Document section section start

ADF debug options when the pipeline has dataflow activity

July 3, 2023 0 By Bhargava

These two options will appear only when the pipeline has the dataflow activity.

1- use dataflow debug session

2- use activity runtime

The difference between these two options is how the IR is used when running the debug/activity runtime sessions.

Use dataflow debug session:

This option allows you to debug a data flow in a separate debug session. This debug cluster is separate from the original cluster that was used to run the data flow in the pipeline. The debug cluster is typically smaller and less powerful than the original cluster, which is more cost-effective.

You can see the 7 sec(for my workload) for the processing time using the dataflow debug session. It took less time to spin up the small cluster.

User's image

Use activity runtime:

When you use the “Use Activity Runtime” option, ADF runs the data flow as part of the pipeline activity runtime, using the original cluster that was configured in the data flow integration runtime. “Use Data Flow Debug Session” option uses the original cluster, which is typically more powerful and expensive than the debug cluster.

Document section section end

Tasks and exercises =
**1)** Copy word for word the passage of the ADF debug options post starting at "You can see" and ending at "the debug cluster.".
**2)** List every abbreviation that appears in the ADF debug options post.
The material that comes next is drawn from a separate source.

Information supplied section start

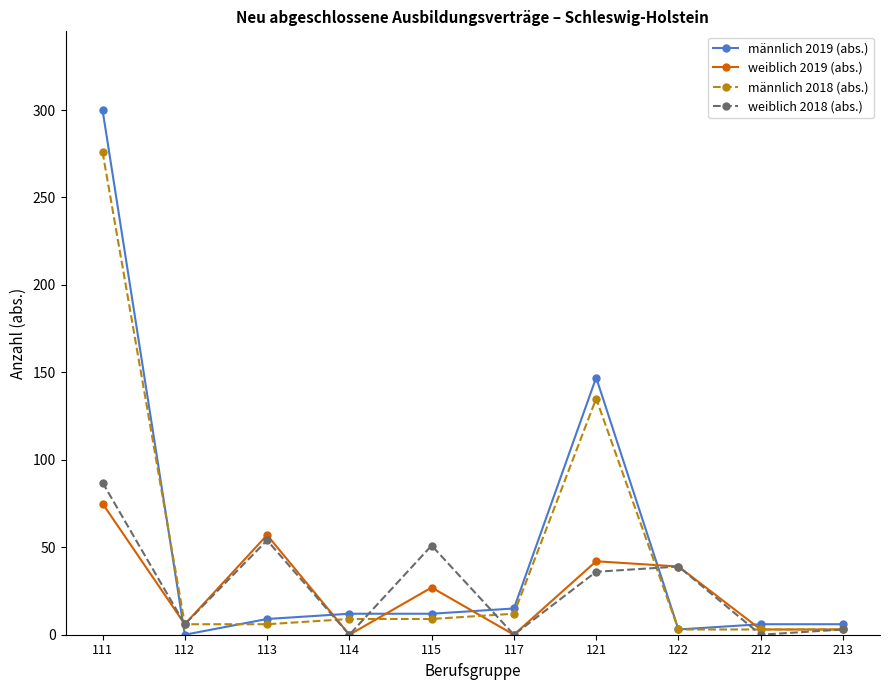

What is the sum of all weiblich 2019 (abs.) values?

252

Information supplied section end
Information supplied section start

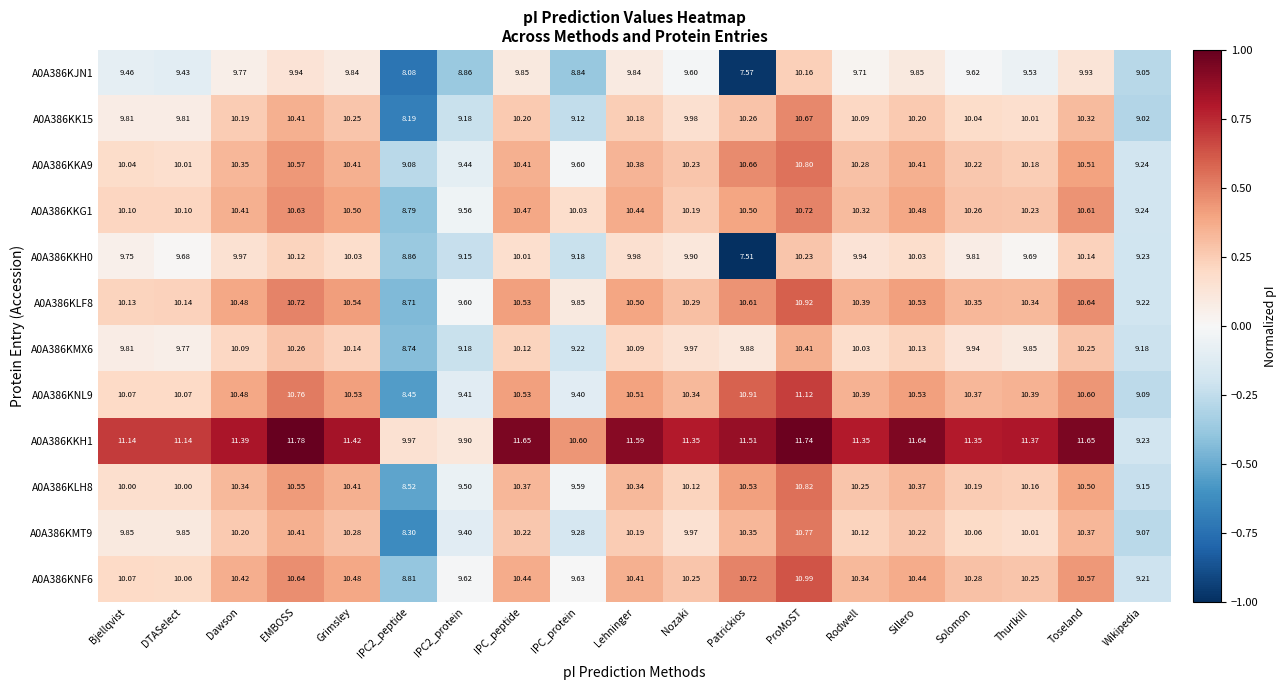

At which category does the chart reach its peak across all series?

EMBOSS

Information supplied section end
Information supplied section start

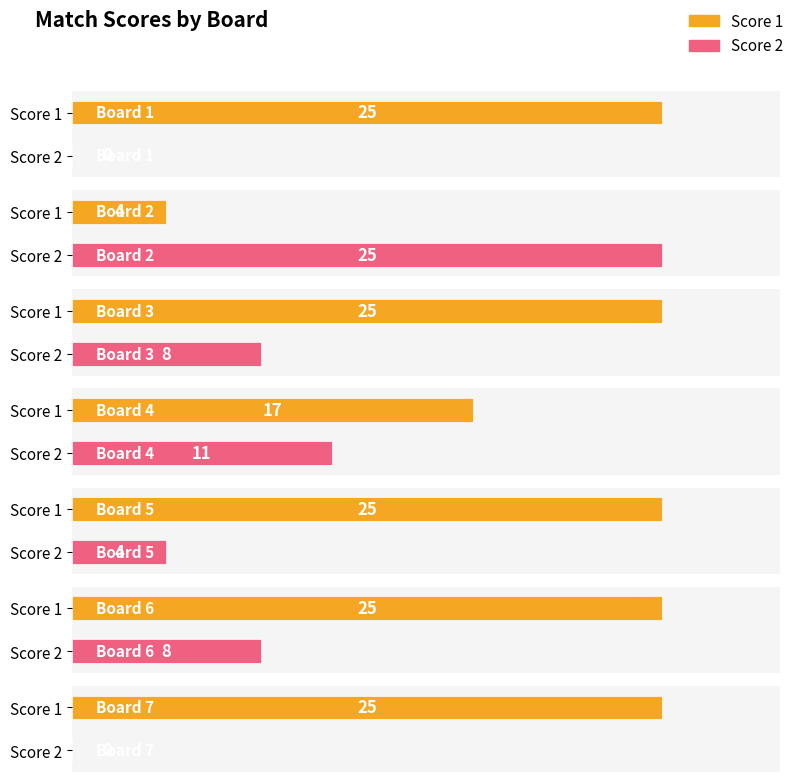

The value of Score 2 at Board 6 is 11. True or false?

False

Information supplied section end

Set of answers =
**1)**
You can see the 7 sec(for my workload) for the processing time using the dataflow debug session. It took less time to spin up the small cluster.

User's image

Use activity runtime:

When you use the “Use Activity Runtime” option, ADF runs the data flow as part of the pipeline activity runtime, using the original cluster that was configured in the data flow integration runtime. “Use Data Flow Debug Session” option uses the original cluster, which is typically more powerful and expensive than the debug cluster.

**2)**
ADF
IR
sec